Ma quella dell’esperto francese è sembrata una voce fuori dal coro. Secondo Giorgio Squinzi, presidente di Confindustria, che ha concluso l’incontro nazionale dei Cavalieri del Lavoro quest’anno dedicato al tema della scuola. “I nostri vicini e i competitori – ha ricordato Squinzi – tagliano spese inutili o improduttive e investono in formazione e ricerca per creare quella creatività e flessibilità culturale necessarie per pensare il nuovo“. Basta quindi “con tanta scuola parlata“, sì invece alla “valutazione e qualificare dell’offerta e alla difesa del merito“.
“La crisi del lavoro e l’emorragia di imprese – ha continuato il leader degli imprenditori – rischia di minare il modello sociale del nostro Paese e di sottrarci energie vitali. Per questo ai giovani chiediamo sempre più adattabilità, mobilità, e apertura internazionale, combinate con i nuovi saperi tecnici“. Per Squinzi solo così “potremo fermare questa nuova ondata migratoria dei giovani migliori verso Paesi che danno loro non più garanzie ma più fiducia e senso del futuro“. Nonostante sia cresciuta la scolarizzazione, per l’imprenditore, è venuta meno “una maggiore reattività del cambiamento” sia della società che della scuola tanto che “siamo via via scivolati sempre più in basso nei ranking internazionali“.

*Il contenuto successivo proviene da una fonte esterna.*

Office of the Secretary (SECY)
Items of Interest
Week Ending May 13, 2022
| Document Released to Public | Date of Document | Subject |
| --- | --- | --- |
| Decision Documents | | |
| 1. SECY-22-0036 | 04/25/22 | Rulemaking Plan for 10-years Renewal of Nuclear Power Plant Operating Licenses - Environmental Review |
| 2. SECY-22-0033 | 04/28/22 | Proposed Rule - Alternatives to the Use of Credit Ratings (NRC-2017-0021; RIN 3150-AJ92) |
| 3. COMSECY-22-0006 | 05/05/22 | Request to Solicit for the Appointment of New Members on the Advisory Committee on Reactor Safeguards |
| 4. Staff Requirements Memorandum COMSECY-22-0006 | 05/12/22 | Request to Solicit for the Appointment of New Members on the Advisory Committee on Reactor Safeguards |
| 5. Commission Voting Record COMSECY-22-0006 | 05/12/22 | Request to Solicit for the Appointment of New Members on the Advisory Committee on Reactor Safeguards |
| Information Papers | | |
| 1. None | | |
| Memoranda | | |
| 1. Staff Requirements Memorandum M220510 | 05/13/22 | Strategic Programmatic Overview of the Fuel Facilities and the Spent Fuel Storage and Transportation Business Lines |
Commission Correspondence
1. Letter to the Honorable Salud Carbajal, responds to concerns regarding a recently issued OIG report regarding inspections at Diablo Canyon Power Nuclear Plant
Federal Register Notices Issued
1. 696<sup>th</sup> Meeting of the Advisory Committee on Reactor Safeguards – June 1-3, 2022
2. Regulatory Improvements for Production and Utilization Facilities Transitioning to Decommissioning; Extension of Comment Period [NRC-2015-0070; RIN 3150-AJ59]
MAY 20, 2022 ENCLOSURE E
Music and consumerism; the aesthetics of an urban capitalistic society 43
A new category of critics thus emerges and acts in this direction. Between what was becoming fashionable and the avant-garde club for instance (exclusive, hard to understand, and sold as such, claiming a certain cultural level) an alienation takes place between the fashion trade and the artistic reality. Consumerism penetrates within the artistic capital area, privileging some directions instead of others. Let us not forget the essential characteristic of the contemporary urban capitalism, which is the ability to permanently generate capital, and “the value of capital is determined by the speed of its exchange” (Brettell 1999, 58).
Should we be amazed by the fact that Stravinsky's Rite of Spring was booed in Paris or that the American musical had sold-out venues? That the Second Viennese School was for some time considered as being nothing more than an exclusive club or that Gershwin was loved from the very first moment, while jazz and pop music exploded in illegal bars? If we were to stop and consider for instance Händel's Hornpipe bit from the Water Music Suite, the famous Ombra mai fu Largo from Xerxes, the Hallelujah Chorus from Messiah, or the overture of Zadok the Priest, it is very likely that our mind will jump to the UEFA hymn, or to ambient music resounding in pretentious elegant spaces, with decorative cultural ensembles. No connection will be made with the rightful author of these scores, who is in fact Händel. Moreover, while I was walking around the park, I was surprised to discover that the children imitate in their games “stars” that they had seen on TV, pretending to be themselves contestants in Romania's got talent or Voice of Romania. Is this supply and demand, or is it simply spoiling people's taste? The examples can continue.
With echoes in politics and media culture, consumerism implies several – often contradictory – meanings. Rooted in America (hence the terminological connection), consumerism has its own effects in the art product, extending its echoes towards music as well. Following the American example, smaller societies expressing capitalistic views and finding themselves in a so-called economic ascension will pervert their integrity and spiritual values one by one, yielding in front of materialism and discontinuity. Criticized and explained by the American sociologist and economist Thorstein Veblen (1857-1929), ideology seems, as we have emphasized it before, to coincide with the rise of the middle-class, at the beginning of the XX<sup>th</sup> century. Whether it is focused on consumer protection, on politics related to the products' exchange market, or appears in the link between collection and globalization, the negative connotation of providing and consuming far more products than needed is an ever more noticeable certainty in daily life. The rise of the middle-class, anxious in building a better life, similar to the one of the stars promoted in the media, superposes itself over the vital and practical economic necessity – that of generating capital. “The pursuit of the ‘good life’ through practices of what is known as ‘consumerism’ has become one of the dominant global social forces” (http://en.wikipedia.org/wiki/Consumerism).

Serve, quindi, una svolta. Peccato che, probabilmente, anche il Governo Letta è intenzionato a rimandarla. Secondo il ministro dell’Economia Fabrizio Saccomanni, infatti, il Governo non sembra proprio intenzionato a finanziare il comparto: come tutti gli altri, dovrà essere in grado di garantirsi gli investimenti da solo.